野ボール横丁BACK NUMBER
金足農の優勝条件は吉田輝星だった。
直球にかけた希望と、限界の到来。
text by
中村計Kei Nakamura
photograph byHideki Sugiyama
posted2018/08/21 19:45
金足農業・吉田輝星は大会ナンバーワン投手だった。しかしやはり、17歳の1人の高校生でもあった。
斎藤佑樹の証言と一致する吉田の調子。
極限の疲労の中、少しでも体に負担をかけずに投げられるフォームを探しているうち、最後の3試合は、球速は落ちていったのだが、それとは反比例するように球のキレが出てきた。
斎藤はこう振り返った。
「漫画みたいなボールを投げてましたね。それこそ、地を這うような感じのボールでした。120キロ台のボールで抑えられるんなら、そっちの方がいいですからね」
この投球を覚えたからこそ、あの夏、斎藤は投げれば投げるほど調子を上げていくという奇跡を起こすことができたのだ。

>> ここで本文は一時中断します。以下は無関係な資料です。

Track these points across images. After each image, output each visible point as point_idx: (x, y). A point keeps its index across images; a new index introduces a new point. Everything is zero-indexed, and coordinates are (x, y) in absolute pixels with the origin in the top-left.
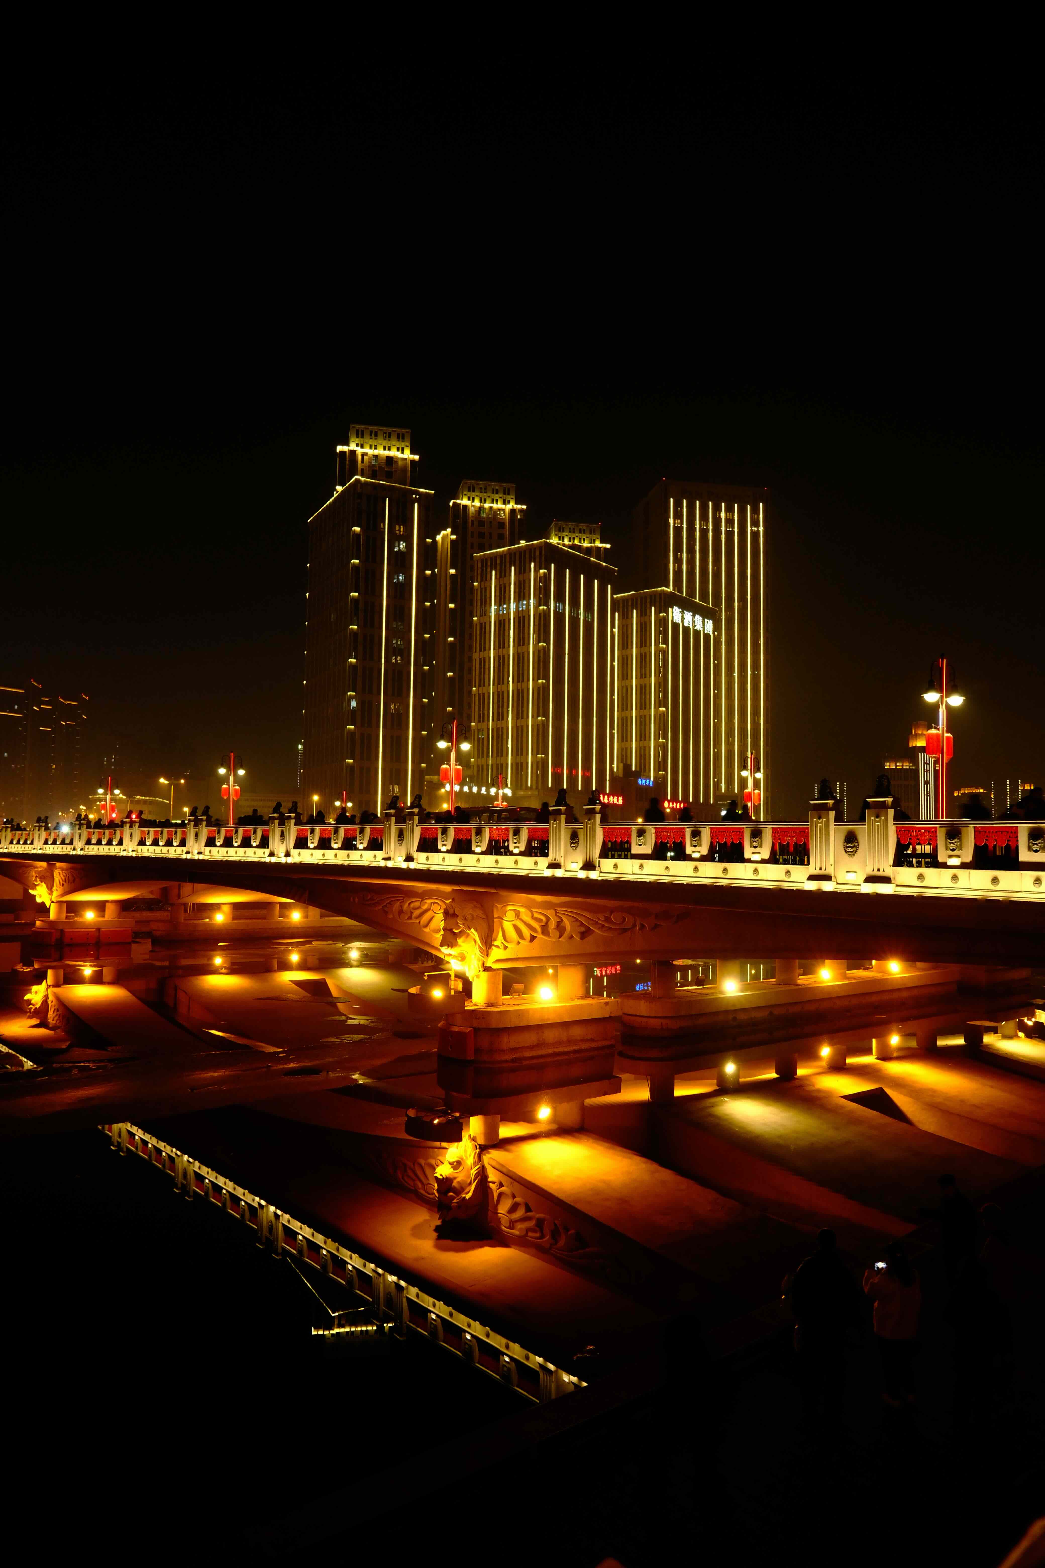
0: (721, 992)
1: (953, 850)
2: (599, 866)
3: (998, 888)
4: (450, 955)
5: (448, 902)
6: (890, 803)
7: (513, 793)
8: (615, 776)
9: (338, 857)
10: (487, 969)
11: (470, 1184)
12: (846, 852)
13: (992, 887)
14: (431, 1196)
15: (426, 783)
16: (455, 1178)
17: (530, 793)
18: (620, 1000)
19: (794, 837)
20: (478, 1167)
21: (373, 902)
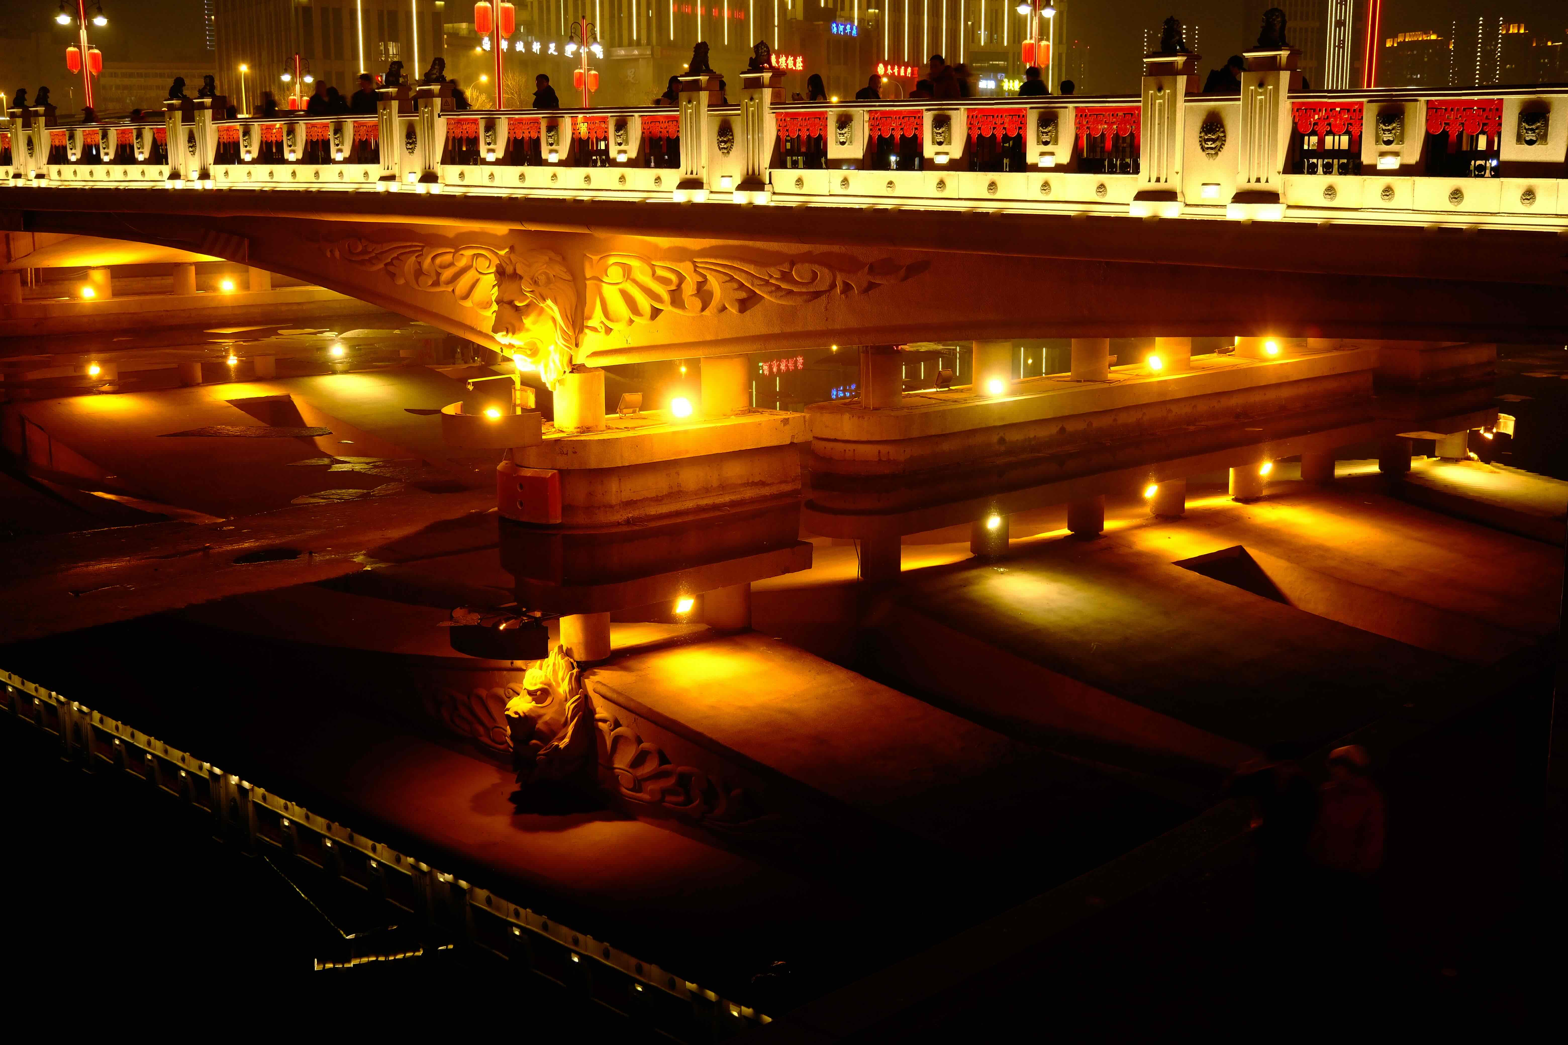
0: (980, 397)
1: (1388, 143)
2: (770, 183)
3: (1460, 208)
4: (511, 346)
5: (502, 253)
6: (1284, 60)
7: (607, 52)
8: (789, 17)
9: (299, 178)
10: (576, 369)
11: (566, 724)
12: (1203, 149)
13: (1451, 207)
14: (501, 747)
15: (445, 36)
16: (540, 716)
17: (636, 52)
18: (808, 416)
19: (1114, 123)
20: (577, 697)
21: (367, 257)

無論、選手の体のことを考えたら、それを期待すべきではない。
だが幸か不幸か、吉田もその兆候が表れつつあった。
吉田は甲子園5試合目となる準決勝の日大三校戦がいちばんよかったと話す。
「体が疲れて力が入らない中、それでも低めの球は伸びていた」
捕手の菊地亮太も証言する。
「120キロ台でも、140キロぐらいの威力があった」
斎藤の話と怖いくらい一致していた。
日大三戦は、三振数は甲子園で初めて二桁に届かず、7個にとどまったが、そのぶん球数も抑えられ、それまでではいちばん少ない134球だった。
剛から柔へ――。
そんな劇的なマイナーチェンジをしつつあったのだ。
限界ではない、はるかに超えていた。
だが、秋田大会から蓄積した疲労は想像以上だったようだ。
初回にいきなり3失点すると、4回にも3失点。5回には7安打を集中され6失点した。
「正直、不安だったんですけど、前向きな気持ちでいけば(疲れを)吹き飛ばすことができるんじゃないかと思った。でも、3、4回はもう下半身に力が入らなくて……」
やはり、どう考えても投げ過ぎだった。
斎藤は決勝までの5試合で652球だったのに対し、吉田はそれよりも約100球多い749球も費やしていた。
限界ではない。限界をはるかに超えていた。